◆ Task: Retype each line below precisely and omit all images.

*** Opening Exercise material ***

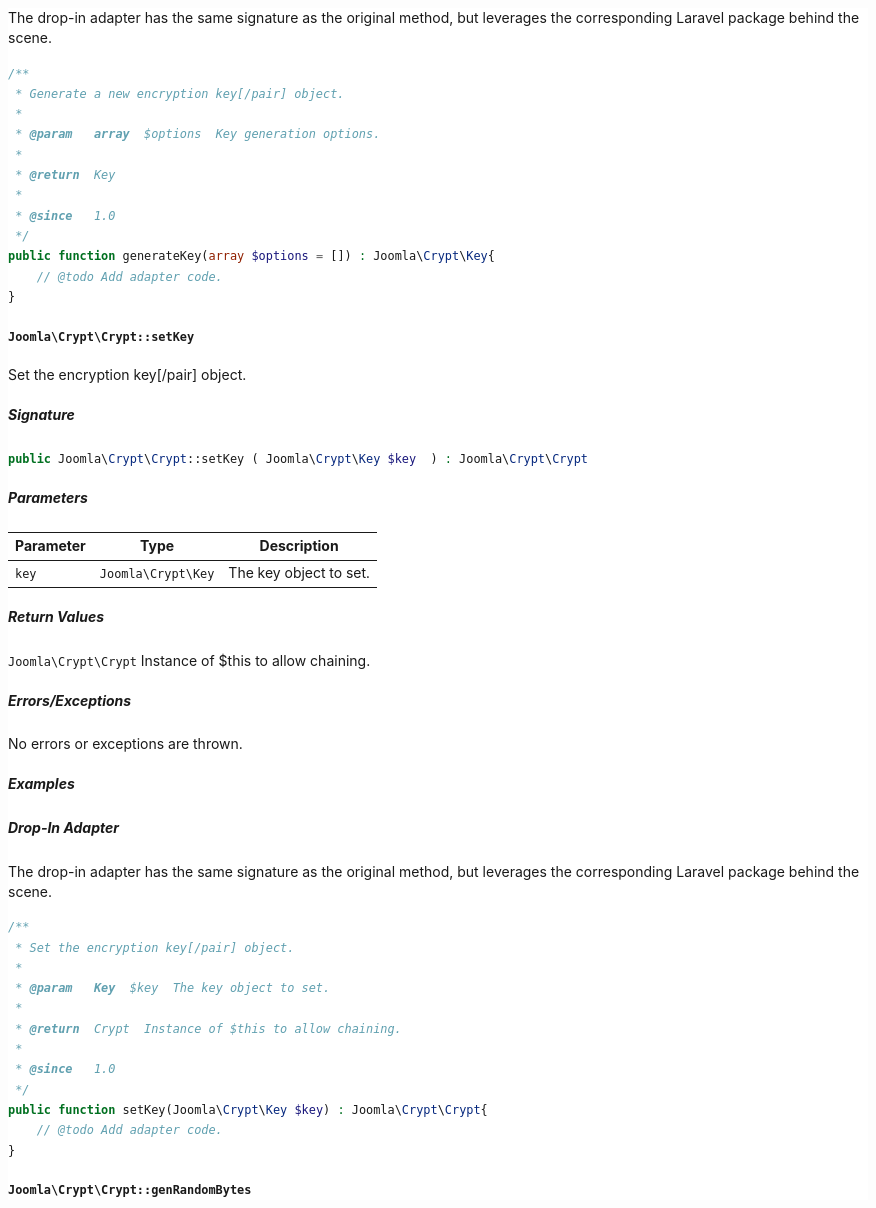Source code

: The drop-in adapter has the same signature as the original  method,
but leverages the corresponding Laravel package behind the scene.
 
```php
/**
 * Generate a new encryption key[/pair] object.
 *
 * @param   array  $options  Key generation options.
 *
 * @return  Key
 *
 * @since   1.0
 */
public function generateKey(array $options = []) : Joomla\Crypt\Key{
    // @todo Add adapter code.
}
```
#### `Joomla\Crypt\Crypt::setKey`

Set the encryption key[/pair] object.

##### Signature

```php
public Joomla\Crypt\Crypt::setKey ( Joomla\Crypt\Key $key  ) : Joomla\Crypt\Crypt
```
##### Parameters

| Parameter | Type | Description |
|----------|------|-------------|
| `key` | `Joomla\Crypt\Key` | The key object to set. |

##### Return Values

`Joomla\Crypt\Crypt` Instance of $this to allow chaining.

##### Errors/Exceptions

No errors or exceptions are thrown.

##### Examples

##### Drop-In Adapter

The drop-in adapter has the same signature as the original  method,
but leverages the corresponding Laravel package behind the scene.
 
```php
/**
 * Set the encryption key[/pair] object.
 *
 * @param   Key  $key  The key object to set.
 *
 * @return  Crypt  Instance of $this to allow chaining.
 *
 * @since   1.0
 */
public function setKey(Joomla\Crypt\Key $key) : Joomla\Crypt\Crypt{
    // @todo Add adapter code.
}
```
#### `Joomla\Crypt\Crypt::genRandomBytes`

*** Closing Exercise material ***

◆ Written answer:
Source code

: The drop-in adapter has the same signature as the original  method,
but leverages the corresponding Laravel package behind the scene.
 
```php
/**
 * Generate a new encryption key[/pair] object.
 *
 * @param   array  $options  Key generation options.
 *
 * @return  Key
 *
 * @since   1.0
 */
public function generateKey(array $options = []) : Joomla\Crypt\Key{
    // @todo Add adapter code.
}
```
#### `Joomla\Crypt\Crypt::setKey`

Set the encryption key[/pair] object.

##### Signature

```php
public Joomla\Crypt\Crypt::setKey ( Joomla\Crypt\Key $key  ) : Joomla\Crypt\Crypt
```
##### Parameters

| Parameter | Type | Description |
|----------|------|-------------|
| `key` | `Joomla\Crypt\Key` | The key object to set. |

##### Return Values

`Joomla\Crypt\Crypt` Instance of $this to allow chaining.

##### Errors/Exceptions

No errors or exceptions are thrown.

##### Examples

##### Drop-In Adapter

The drop-in adapter has the same signature as the original  method,
but leverages the corresponding Laravel package behind the scene.
 
```php
/**
 * Set the encryption key[/pair] object.
 *
 * @param   Key  $key  The key object to set.
 *
 * @return  Crypt  Instance of $this to allow chaining.
 *
 * @since   1.0
 */
public function setKey(Joomla\Crypt\Key $key) : Joomla\Crypt\Crypt{
    // @todo Add adapter code.
}
```
#### `Joomla\Crypt\Crypt::genRandomBytes`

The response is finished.